Cathy McGowan: current independent member for Indi
Julia [Banks] is a woman of extraordinary courage, [this is a] lesson for all our workplaces. If you’re not safe in your workplace, have the discussion with the people you’re responsible to and then leave. It would had have been terrible if she had been pressured into staying. That’s a really important message — if your workplace is not working out, you should leave.
Everyone is jumping up and down and saying it’s bad that she’s going, but I say good on her.
I don’t think this should stop women entering politics though. I think you should know your “why” or your motivation. To many women I say, come and work in my office and see if that’s what you really want. My advice for women is stand as an independent and win a country seat. I don’t get bullied.
I think most of us can cope with people behaving badly, you only need to be part of any community group or netball group to know what that looks like, you get through life and learn to work around it. Or you know your boundaries and figure out when to leave.

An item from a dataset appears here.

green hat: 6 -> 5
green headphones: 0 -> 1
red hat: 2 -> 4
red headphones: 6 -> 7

Meredith Burgmann: former president of the NSW Legislative Council
I think right now it’s a bunch of blokes who want to continue behaving badly, and women have to too because that’s their party culture. Women are such a tiny percentage — just over 20%. There aren’t enough women there to threaten anyone or to make it clear you can’t behave in a certain way. The Labor Party are now 48% and that is critical mass, so men recognise they can’t behave that way without consequences.
Bullying can only happen from your own. The other side is pretty irrelevant, that’s ritual, and it’s not terribly distressing but it’s only when your own side piles on that you can feel bullied. There were occasions when I felt bullied by my leadership which was a male leadership. I was in parliament 30 years ago and the leadership was very male.

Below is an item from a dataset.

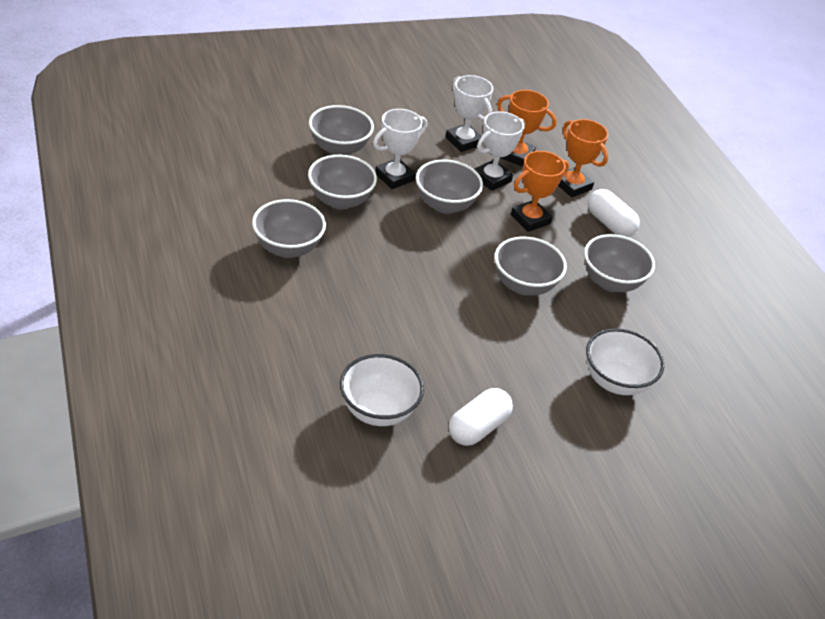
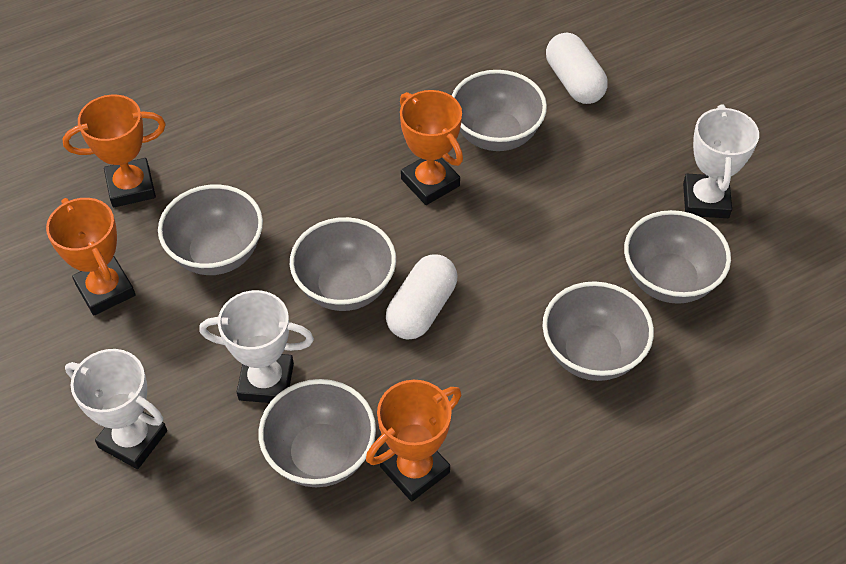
orange trophy: 3 -> 4
white bowl: 2 -> 0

Another more controversial view I believe is that the formalised factions in the Labor Party make for a more civilised discourse because the rules are known. There are formal factions, what is expected of you, what you can or cannot do. No one in the right would have dreamt of approaching me if there was a vote on. It wouldn’t have happened. When I talk to women’s groups, I tell them to fight for formal rules, fight for there to be written rules. If there are only unwritten rules, only the men know them.